I’m a really nervous flier, and I tend to treat the safety drill on each flight as a kind of talisman. The idea, I think, is if I watch carefully, then the gods will ensure I’ll never need to use any of this stuff.
On every flight I’ve taken, I’ve sat through the little demo with the life jacket under the seat, and the toggle and the light, and the whistle and what have you. Every time, the same questions come to me: do these things ever get used? Has anyone ever survived and been rescued after a plane crash, because they were wearing their life jackets?
They are good for when a plane over shoots the runway and skids into a bay or river.
For other off run way landings [controlled crashes], the pilot would typically set down on land [most flights are over land so thats what’s under the plane] rather than look for water to go down in. Also, being in water would make it harder to rescue the survivors.
The NTSB has a searchable database of crash info. I didn’t find any commercial flights that resulted in flotation device usage, but it was a bit tough to use.
I did find many small plane incidents in which flotation devices were instrumental, and some in which a flotation device would have saved lives were it present.

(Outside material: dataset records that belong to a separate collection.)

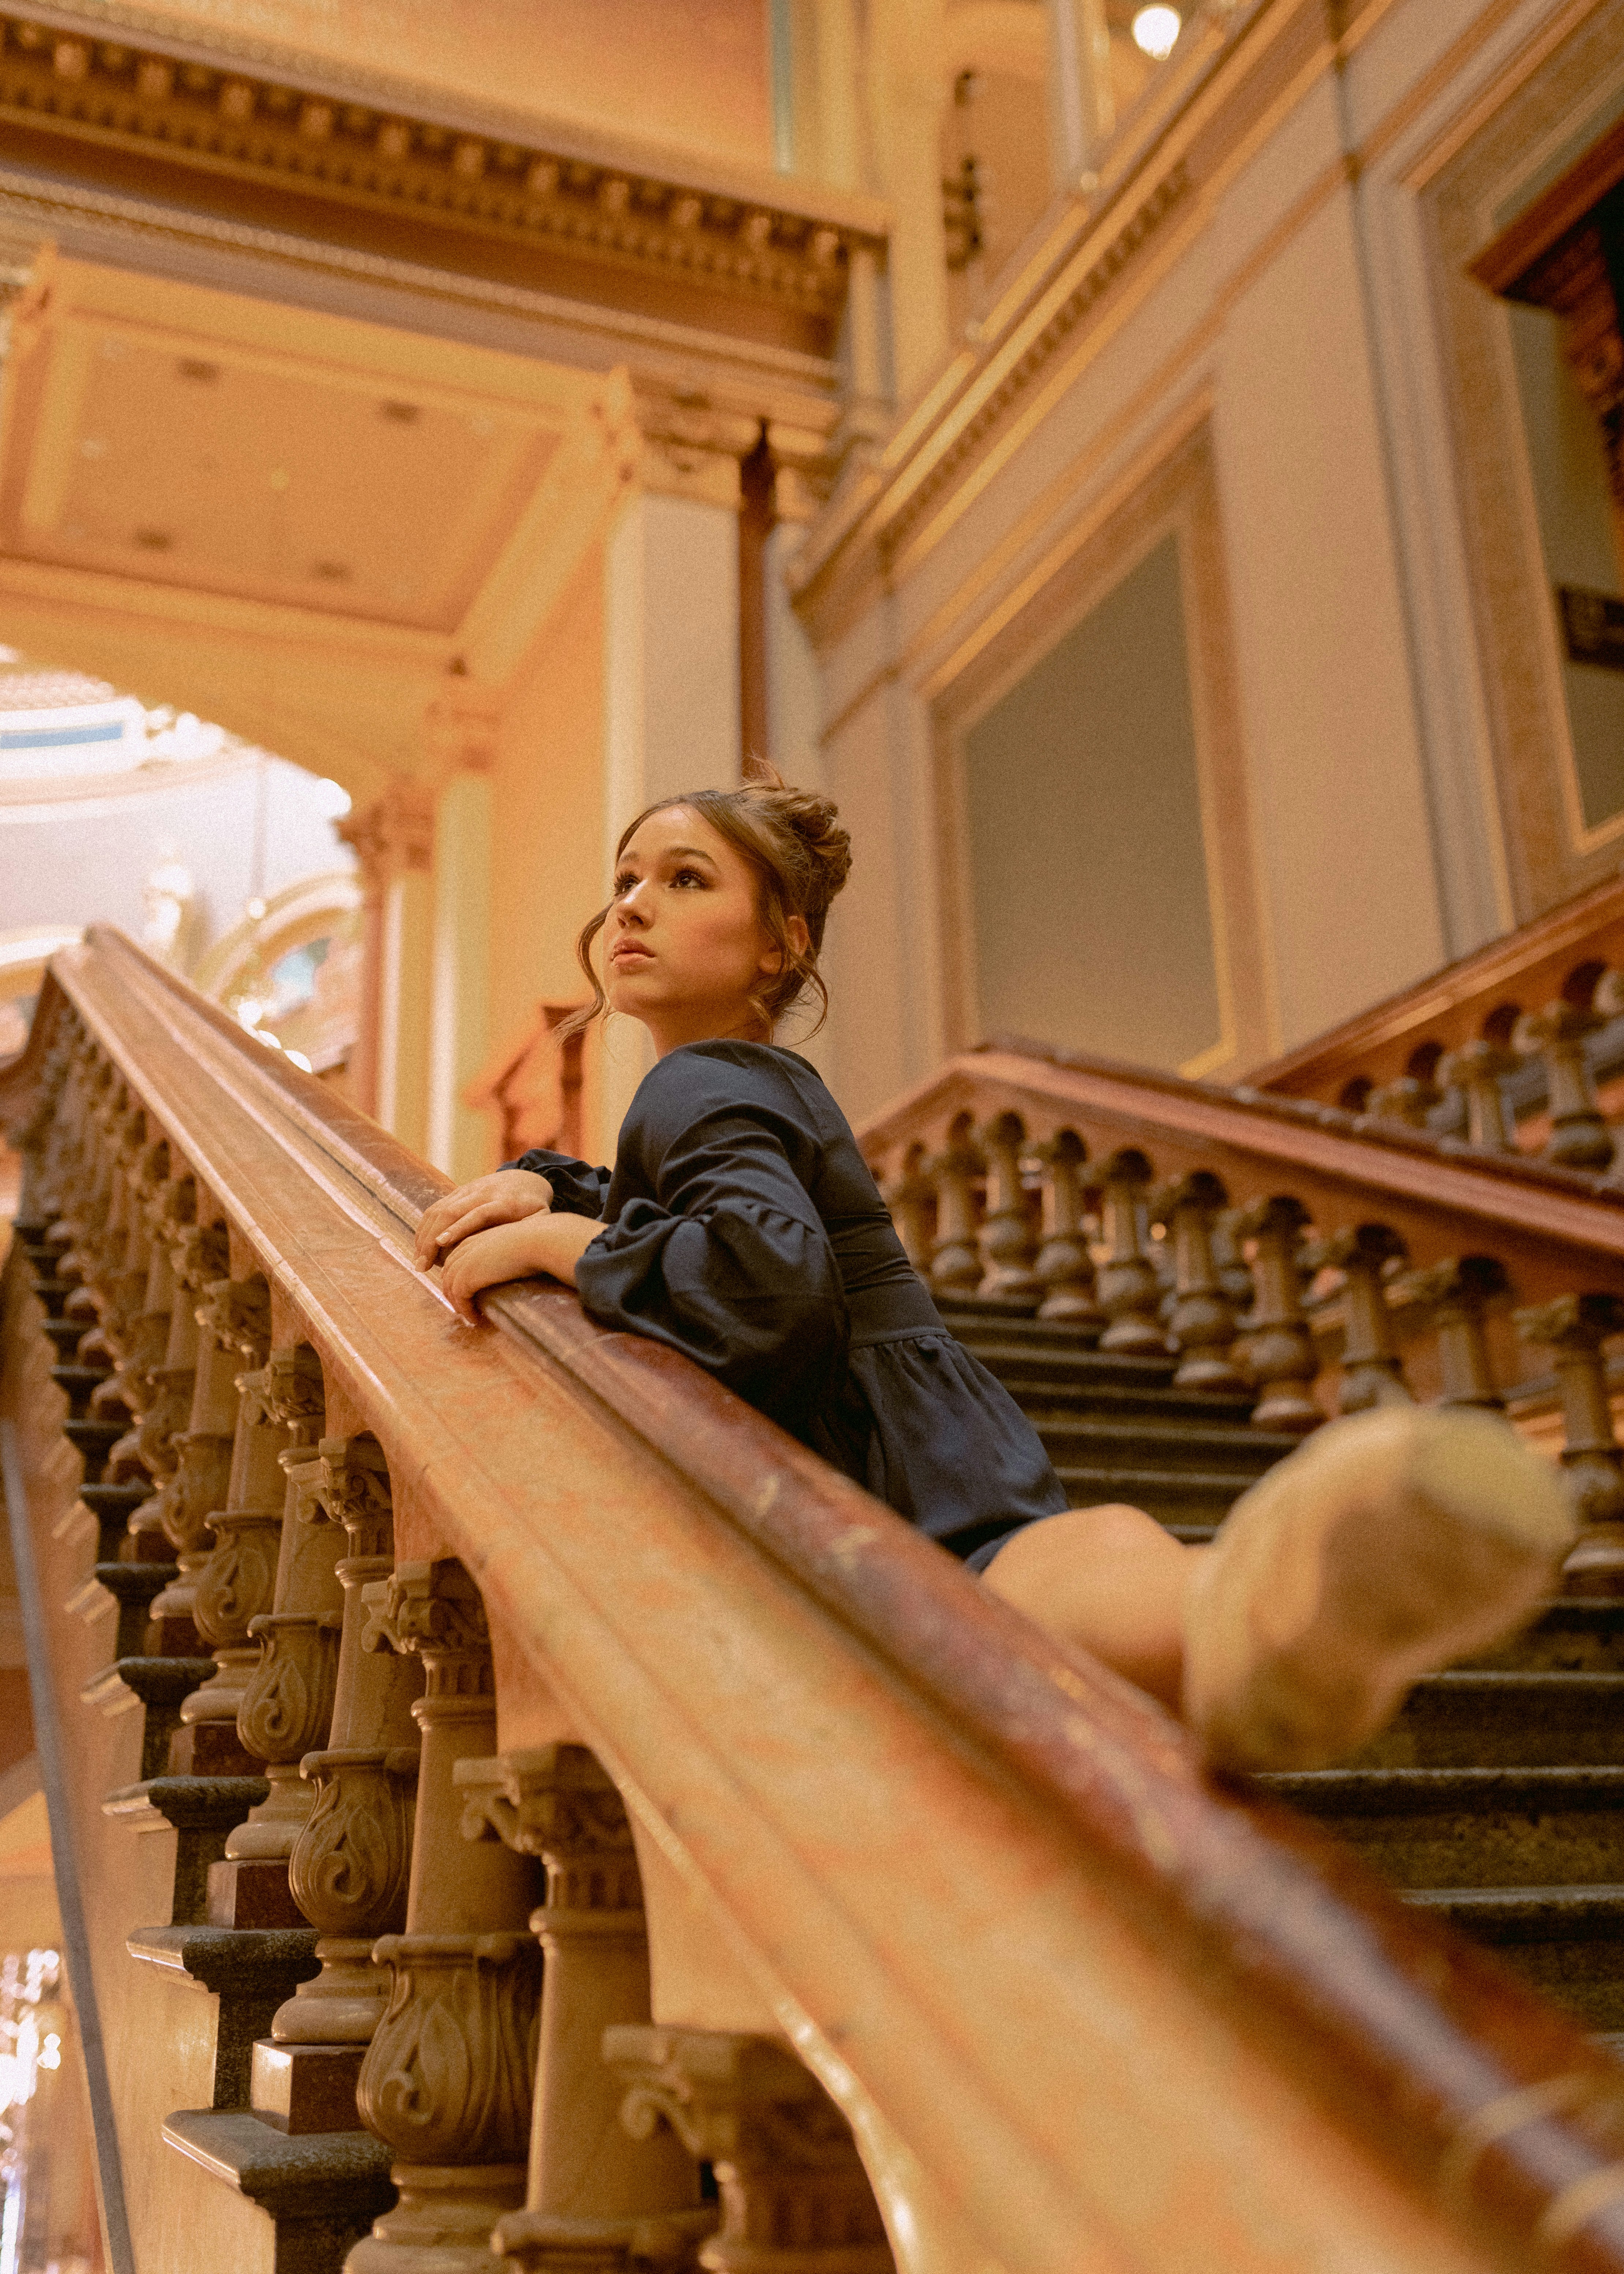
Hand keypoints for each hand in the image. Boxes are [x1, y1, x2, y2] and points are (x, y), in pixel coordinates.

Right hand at [414, 1170, 553, 1268]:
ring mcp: (468, 1190)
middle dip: (432, 1238)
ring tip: (419, 1261)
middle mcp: (482, 1193)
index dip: (460, 1228)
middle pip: (452, 1212)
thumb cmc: (535, 1208)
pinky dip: (425, 1227)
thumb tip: (528, 1250)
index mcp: (505, 1202)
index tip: (442, 1243)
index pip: (479, 1214)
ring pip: (439, 1209)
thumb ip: (534, 1231)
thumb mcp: (541, 1218)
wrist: (527, 1179)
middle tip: (422, 1265)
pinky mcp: (459, 1191)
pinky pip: (436, 1207)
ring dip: (424, 1235)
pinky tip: (420, 1246)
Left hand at [437, 1211, 602, 1324]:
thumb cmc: (533, 1241)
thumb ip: (501, 1252)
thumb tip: (508, 1264)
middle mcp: (463, 1249)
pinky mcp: (466, 1278)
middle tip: (465, 1308)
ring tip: (472, 1316)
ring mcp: (463, 1264)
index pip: (455, 1260)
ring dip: (459, 1305)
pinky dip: (466, 1311)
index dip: (458, 1277)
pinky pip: (460, 1300)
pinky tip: (477, 1319)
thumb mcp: (511, 1243)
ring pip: (450, 1289)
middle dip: (453, 1293)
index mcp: (473, 1238)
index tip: (466, 1293)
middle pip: (448, 1275)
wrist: (536, 1242)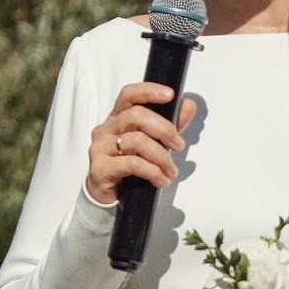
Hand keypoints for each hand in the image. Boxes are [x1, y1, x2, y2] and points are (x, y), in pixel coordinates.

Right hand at [85, 84, 200, 205]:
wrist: (109, 197)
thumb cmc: (128, 167)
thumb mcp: (153, 143)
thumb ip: (170, 124)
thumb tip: (188, 105)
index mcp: (117, 119)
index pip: (128, 95)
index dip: (148, 91)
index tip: (170, 95)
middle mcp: (105, 130)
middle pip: (135, 116)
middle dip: (164, 129)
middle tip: (179, 145)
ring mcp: (100, 148)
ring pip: (136, 141)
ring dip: (161, 157)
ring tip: (171, 170)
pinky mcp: (99, 168)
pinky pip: (132, 164)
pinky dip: (152, 172)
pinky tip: (161, 179)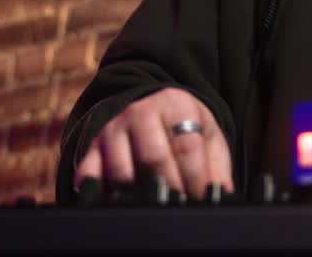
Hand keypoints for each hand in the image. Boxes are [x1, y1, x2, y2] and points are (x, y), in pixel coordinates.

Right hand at [74, 87, 232, 198]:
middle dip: (171, 188)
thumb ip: (216, 165)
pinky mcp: (91, 148)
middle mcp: (139, 112)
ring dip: (139, 195)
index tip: (202, 198)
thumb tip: (221, 194)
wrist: (149, 109)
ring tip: (155, 208)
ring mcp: (112, 130)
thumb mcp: (207, 135)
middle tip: (181, 208)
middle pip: (154, 158)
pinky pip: (90, 176)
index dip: (196, 177)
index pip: (186, 145)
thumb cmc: (183, 127)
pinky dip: (101, 194)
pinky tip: (117, 204)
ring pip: (122, 172)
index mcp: (174, 104)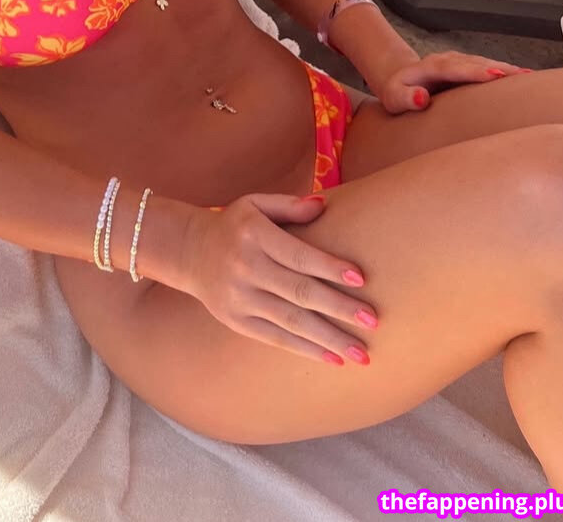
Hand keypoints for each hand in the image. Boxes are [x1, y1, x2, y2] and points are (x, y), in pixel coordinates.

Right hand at [181, 194, 375, 365]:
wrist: (188, 251)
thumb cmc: (234, 225)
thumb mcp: (255, 204)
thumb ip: (289, 205)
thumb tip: (324, 206)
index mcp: (254, 236)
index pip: (298, 255)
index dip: (329, 267)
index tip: (361, 279)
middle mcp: (245, 268)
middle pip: (300, 292)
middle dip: (339, 308)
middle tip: (374, 321)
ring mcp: (240, 298)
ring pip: (291, 321)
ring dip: (330, 338)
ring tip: (362, 354)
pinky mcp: (236, 321)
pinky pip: (276, 338)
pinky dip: (306, 349)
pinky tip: (333, 358)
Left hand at [370, 51, 532, 114]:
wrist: (399, 78)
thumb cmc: (397, 93)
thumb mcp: (393, 99)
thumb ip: (405, 98)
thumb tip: (421, 98)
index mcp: (430, 68)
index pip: (454, 68)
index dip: (474, 71)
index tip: (495, 75)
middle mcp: (447, 61)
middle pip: (475, 63)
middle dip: (498, 69)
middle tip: (522, 76)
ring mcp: (459, 62)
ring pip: (484, 64)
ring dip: (506, 70)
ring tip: (529, 77)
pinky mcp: (467, 67)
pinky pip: (487, 68)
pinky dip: (504, 72)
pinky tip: (524, 77)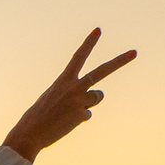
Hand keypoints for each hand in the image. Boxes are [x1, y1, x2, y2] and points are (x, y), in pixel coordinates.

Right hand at [1, 29, 136, 161]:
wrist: (30, 133)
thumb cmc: (39, 115)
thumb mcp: (52, 96)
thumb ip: (72, 91)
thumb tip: (96, 97)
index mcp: (63, 80)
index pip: (78, 57)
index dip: (88, 43)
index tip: (98, 30)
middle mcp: (74, 87)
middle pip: (102, 71)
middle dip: (119, 62)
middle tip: (135, 52)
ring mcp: (79, 101)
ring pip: (97, 97)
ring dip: (88, 103)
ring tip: (68, 111)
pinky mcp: (82, 115)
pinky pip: (87, 115)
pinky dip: (78, 119)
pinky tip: (65, 122)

I also recall the airliner that crashed near Africa near some island (the Seychelles?) Remember, it was hijacked and the hijacker didn’t believe there was no fuel and wanted to go to Australia. The pilot tried to ditch but a hijacker wrestled with the controls and the plane broke into three pieces. A few of the pieces were not fully submerged, but IIRC one was and some people drowned, perhaps because they were wearing flotation devices. If you blow it up in the plane, you could be trapped and unable to swim out of the wreckage.
Yeah, they do some good–they mark the crash site so the navy doesn’t have to waste as much time/money looking for the wreck :). It ain’t gonna help you if you’re on a 747 plummeting toward the Atlantic at 600 miles per hour.